Response from both Blocking and Future stubs

Exception when Deadline exceeded

Why gRPC servers don’t receive the first few packets if the Deadline is smaller?

Scenario: We had to implement a gRPC client with a 5ms Deadline. We noticed that the server was not getting the some of the initial requests sent by the client.

Now that the server didn’t receive any request from the client but the client made requests and threw DEADLINE_EXCEEDED exception, what happened to request?

Read the error message carefully that says waiting_for_connection. Let’s dig deep into it and will explain what is going on

The client sent a request to the server to establish a channel.
As we know channel creation is a lazy job, it's not created immediately until we make an RPC call.
Client starts sending a request(by this time channel is not established) request waits for the channel to get established.
By the time deadline exceeds and client terminates the RPC and throws DEADLINE_EXCEEDED exception.
So basically the RPC call didn’t reach the server stub and hence we miss the initial requests at the server-side.
To conclude this let’s look at the TCPdump in Wireshark, The IP ending with .224 is the client stub and that ending with .41 is the server stub.

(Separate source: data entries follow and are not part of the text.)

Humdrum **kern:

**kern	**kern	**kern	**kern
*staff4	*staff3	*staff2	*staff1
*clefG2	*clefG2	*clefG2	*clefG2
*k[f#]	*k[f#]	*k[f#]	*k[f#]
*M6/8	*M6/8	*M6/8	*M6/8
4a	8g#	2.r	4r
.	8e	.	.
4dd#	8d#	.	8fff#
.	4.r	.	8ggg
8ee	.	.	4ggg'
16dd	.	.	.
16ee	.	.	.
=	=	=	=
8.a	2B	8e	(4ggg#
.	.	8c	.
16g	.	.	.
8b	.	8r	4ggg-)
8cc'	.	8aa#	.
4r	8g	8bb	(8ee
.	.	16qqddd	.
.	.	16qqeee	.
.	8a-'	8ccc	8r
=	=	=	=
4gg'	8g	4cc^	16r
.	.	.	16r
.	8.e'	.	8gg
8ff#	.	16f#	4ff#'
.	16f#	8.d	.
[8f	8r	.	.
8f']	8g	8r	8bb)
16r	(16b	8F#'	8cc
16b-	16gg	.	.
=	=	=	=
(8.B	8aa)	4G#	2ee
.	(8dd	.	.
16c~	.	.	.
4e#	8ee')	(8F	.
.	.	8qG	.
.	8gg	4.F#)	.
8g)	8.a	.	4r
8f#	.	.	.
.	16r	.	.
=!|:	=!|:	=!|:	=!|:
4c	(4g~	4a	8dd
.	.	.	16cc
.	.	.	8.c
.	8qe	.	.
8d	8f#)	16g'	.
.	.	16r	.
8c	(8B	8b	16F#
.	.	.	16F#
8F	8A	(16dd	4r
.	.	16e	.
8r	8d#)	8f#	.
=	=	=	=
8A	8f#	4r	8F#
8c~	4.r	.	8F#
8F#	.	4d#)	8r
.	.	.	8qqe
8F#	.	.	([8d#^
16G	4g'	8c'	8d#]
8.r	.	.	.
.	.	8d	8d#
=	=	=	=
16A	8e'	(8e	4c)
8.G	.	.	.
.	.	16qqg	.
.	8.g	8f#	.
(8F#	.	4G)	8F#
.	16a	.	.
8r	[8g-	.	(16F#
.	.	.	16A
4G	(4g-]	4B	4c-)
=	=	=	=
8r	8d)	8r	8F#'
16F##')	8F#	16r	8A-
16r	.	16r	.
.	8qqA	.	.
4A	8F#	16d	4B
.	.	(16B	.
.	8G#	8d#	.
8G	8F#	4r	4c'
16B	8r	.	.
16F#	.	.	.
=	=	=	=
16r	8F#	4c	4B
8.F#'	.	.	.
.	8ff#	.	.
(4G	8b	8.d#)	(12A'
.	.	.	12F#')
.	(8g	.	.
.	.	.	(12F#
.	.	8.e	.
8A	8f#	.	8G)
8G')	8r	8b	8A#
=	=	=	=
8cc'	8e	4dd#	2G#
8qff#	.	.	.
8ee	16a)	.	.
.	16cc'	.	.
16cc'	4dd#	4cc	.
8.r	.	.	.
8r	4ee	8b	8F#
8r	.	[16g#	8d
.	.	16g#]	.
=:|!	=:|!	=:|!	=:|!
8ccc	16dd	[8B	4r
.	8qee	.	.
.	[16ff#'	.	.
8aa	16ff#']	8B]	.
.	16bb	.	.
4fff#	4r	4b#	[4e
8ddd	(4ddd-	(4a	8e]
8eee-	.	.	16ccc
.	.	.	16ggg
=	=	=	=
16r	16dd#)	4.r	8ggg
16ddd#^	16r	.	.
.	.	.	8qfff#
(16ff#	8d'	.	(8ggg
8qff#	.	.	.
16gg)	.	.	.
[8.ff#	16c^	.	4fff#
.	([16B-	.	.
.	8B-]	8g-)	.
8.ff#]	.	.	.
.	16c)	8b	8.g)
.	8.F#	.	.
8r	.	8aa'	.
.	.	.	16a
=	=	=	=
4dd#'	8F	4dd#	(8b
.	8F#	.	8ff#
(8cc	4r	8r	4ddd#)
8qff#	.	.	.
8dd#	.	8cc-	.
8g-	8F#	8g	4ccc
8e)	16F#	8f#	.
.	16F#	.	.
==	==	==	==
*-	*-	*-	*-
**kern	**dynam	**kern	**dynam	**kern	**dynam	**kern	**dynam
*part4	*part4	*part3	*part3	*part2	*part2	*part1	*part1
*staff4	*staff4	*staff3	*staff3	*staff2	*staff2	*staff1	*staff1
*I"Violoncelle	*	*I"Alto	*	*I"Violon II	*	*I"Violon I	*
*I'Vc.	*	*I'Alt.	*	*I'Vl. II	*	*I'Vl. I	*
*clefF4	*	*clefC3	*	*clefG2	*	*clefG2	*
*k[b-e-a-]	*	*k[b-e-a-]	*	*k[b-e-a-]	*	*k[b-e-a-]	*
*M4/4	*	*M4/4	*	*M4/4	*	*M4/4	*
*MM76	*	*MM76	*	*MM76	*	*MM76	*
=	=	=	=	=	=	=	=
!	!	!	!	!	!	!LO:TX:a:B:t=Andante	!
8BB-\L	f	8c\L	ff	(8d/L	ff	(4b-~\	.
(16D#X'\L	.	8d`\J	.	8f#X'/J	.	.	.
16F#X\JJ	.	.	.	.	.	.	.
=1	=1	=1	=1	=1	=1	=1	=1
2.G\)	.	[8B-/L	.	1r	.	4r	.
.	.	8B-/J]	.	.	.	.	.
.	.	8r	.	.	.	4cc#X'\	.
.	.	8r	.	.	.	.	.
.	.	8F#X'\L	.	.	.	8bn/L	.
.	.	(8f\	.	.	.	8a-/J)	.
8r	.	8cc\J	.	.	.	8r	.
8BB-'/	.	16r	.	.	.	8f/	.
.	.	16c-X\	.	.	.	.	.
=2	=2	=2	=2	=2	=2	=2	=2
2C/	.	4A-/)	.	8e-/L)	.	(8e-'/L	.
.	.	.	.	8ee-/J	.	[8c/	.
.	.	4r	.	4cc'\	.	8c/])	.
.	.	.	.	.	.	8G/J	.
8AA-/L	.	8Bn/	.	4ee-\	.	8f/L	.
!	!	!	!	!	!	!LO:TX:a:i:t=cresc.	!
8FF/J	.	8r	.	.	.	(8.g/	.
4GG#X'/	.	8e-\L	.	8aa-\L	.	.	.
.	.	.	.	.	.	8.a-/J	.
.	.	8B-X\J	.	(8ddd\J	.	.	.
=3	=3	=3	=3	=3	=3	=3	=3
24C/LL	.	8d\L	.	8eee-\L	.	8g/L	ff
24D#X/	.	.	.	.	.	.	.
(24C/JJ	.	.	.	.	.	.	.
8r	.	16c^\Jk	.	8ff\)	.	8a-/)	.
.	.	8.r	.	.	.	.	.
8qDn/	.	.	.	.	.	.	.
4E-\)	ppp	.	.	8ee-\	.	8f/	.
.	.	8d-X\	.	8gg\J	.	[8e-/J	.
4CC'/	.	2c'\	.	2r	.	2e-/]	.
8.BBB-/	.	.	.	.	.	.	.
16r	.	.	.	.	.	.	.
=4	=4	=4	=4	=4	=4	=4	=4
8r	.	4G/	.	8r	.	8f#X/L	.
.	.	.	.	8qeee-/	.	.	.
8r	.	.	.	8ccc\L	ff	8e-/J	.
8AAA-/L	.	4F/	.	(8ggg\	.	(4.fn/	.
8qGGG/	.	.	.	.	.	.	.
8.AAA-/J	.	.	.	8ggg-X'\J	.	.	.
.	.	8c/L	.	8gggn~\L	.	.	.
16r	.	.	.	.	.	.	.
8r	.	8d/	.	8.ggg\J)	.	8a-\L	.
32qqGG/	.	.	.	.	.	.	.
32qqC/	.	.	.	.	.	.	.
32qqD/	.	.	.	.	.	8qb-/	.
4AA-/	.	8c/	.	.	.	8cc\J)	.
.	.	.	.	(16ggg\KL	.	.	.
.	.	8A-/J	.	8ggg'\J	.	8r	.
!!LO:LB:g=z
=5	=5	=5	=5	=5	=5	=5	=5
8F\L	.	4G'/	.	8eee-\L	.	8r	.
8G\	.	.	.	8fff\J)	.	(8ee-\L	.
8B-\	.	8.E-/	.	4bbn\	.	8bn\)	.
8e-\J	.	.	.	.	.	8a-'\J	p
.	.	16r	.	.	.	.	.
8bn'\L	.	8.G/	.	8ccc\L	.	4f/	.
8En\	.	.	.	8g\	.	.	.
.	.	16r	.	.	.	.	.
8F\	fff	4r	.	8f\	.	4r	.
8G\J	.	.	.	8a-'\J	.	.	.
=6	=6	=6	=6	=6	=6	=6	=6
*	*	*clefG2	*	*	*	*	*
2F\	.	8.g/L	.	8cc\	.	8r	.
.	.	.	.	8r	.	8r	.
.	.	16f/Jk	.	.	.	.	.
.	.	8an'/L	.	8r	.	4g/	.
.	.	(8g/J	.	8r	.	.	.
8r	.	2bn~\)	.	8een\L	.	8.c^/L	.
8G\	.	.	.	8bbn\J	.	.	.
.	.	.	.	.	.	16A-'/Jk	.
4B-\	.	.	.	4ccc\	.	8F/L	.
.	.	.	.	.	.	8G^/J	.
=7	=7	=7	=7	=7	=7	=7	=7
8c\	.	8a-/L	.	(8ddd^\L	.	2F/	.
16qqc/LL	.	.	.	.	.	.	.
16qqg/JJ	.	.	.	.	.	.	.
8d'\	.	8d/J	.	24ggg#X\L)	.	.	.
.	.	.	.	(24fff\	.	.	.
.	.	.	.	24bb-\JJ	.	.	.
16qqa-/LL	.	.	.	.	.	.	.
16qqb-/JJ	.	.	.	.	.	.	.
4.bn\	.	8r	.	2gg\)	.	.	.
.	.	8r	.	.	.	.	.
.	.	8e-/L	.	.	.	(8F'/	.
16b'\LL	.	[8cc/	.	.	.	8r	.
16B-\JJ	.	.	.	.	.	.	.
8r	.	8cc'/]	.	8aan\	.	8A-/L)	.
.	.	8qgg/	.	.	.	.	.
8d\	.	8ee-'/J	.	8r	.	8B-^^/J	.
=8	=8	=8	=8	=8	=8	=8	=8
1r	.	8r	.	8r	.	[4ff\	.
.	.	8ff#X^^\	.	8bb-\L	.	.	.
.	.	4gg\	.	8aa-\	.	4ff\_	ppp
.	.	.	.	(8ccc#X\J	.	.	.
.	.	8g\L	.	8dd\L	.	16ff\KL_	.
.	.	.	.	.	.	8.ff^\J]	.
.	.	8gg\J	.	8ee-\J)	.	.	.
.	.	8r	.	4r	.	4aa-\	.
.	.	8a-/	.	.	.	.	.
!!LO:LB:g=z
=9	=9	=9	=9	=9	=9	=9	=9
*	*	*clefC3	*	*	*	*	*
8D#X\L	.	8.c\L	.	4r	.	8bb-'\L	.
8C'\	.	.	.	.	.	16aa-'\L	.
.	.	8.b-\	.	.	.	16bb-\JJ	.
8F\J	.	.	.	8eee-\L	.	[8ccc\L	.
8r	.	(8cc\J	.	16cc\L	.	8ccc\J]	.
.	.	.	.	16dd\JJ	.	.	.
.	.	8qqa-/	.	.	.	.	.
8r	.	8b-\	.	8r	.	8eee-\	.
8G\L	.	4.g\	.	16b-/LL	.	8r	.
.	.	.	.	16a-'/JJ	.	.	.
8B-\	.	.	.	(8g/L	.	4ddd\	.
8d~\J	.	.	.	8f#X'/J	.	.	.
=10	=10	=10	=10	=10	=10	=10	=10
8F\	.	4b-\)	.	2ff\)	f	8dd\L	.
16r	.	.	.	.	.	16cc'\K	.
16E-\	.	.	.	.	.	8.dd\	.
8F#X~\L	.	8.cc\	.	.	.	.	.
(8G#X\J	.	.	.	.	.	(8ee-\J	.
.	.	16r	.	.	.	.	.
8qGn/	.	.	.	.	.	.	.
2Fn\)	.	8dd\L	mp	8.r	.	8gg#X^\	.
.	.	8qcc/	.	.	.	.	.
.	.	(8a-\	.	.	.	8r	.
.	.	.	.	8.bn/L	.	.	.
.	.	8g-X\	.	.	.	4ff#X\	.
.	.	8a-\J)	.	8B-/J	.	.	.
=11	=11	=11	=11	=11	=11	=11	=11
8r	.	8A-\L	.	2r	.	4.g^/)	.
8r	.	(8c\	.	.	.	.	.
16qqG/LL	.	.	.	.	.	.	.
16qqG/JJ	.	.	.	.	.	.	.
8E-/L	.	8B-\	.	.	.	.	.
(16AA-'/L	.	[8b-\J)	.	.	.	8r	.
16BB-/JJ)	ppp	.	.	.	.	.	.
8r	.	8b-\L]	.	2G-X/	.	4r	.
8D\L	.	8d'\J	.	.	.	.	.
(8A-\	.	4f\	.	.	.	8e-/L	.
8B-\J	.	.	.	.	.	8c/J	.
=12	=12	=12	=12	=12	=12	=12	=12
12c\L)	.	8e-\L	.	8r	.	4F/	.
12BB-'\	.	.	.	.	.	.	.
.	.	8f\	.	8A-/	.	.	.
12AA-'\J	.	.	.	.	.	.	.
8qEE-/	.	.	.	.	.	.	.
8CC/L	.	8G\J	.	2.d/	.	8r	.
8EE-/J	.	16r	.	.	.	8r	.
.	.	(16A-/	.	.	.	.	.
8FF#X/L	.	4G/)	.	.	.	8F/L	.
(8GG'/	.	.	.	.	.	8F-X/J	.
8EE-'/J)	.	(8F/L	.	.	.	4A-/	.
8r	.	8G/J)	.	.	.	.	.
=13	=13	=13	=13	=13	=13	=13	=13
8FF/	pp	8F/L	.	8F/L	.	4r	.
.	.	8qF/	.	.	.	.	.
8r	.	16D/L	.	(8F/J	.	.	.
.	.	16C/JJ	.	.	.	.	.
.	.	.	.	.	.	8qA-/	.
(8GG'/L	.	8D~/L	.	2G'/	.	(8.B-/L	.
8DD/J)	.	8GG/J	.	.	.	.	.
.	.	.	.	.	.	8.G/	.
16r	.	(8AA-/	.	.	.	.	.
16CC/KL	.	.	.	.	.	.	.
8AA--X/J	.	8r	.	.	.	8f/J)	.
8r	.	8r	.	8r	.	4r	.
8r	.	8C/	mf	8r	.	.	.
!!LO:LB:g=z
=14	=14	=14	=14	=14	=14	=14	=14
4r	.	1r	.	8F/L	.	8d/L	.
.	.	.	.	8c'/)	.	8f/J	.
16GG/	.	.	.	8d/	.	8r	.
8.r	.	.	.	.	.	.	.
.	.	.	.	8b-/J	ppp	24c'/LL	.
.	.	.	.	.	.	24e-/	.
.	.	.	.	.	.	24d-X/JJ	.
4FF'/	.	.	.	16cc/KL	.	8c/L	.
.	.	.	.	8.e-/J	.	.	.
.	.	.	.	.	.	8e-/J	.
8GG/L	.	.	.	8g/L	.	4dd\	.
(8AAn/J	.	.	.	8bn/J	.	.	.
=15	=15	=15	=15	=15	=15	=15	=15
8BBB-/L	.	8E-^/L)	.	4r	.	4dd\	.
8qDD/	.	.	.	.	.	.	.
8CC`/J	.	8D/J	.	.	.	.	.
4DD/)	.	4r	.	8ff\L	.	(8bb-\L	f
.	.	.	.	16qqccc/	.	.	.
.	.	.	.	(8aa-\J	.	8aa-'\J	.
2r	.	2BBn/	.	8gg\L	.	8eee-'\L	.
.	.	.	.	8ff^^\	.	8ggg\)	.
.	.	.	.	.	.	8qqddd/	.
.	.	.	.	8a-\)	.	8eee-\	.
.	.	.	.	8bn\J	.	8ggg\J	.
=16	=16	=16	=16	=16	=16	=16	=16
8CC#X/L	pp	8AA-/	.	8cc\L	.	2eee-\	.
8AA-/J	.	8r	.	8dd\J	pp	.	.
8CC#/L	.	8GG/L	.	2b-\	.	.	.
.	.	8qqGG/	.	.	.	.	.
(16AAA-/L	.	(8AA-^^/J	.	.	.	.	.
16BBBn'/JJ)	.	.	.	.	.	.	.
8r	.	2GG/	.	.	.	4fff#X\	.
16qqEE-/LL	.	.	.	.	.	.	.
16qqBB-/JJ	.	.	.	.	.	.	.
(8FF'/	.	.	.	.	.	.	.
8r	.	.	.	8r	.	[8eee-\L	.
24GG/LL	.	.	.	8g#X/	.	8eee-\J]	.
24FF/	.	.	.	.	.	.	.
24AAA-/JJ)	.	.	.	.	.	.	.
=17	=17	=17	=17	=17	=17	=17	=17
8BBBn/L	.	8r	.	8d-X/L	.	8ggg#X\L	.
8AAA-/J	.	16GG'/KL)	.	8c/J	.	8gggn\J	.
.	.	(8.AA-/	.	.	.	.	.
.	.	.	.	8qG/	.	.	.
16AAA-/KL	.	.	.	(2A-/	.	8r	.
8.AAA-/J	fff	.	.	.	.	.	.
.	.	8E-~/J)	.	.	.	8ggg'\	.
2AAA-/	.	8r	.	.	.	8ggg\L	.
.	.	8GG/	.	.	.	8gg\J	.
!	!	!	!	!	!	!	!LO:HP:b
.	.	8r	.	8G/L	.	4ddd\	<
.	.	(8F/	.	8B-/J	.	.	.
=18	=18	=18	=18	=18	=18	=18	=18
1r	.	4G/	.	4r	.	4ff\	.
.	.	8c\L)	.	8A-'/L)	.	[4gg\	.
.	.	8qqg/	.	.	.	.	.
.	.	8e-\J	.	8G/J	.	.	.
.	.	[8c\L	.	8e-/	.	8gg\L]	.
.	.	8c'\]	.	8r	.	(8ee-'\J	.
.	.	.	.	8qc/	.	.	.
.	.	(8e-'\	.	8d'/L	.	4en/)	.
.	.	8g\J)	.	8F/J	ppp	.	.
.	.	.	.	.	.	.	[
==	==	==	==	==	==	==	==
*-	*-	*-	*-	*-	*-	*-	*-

We can see that the first few attempts failed to establish the channel, hence any RPC call made in this duration will not reach the server.
We can also see that it took 2.72 seconds to establish the channel and then a successful RPC call was made and it reached the server as well.
Look at this screenshot, here the first call with a 1-second deadline got served by the server and later request throws the DEADLINE_EXCEEDED exception with message [remote_addr=/127.0.0.1:8080]. It means that channel is established.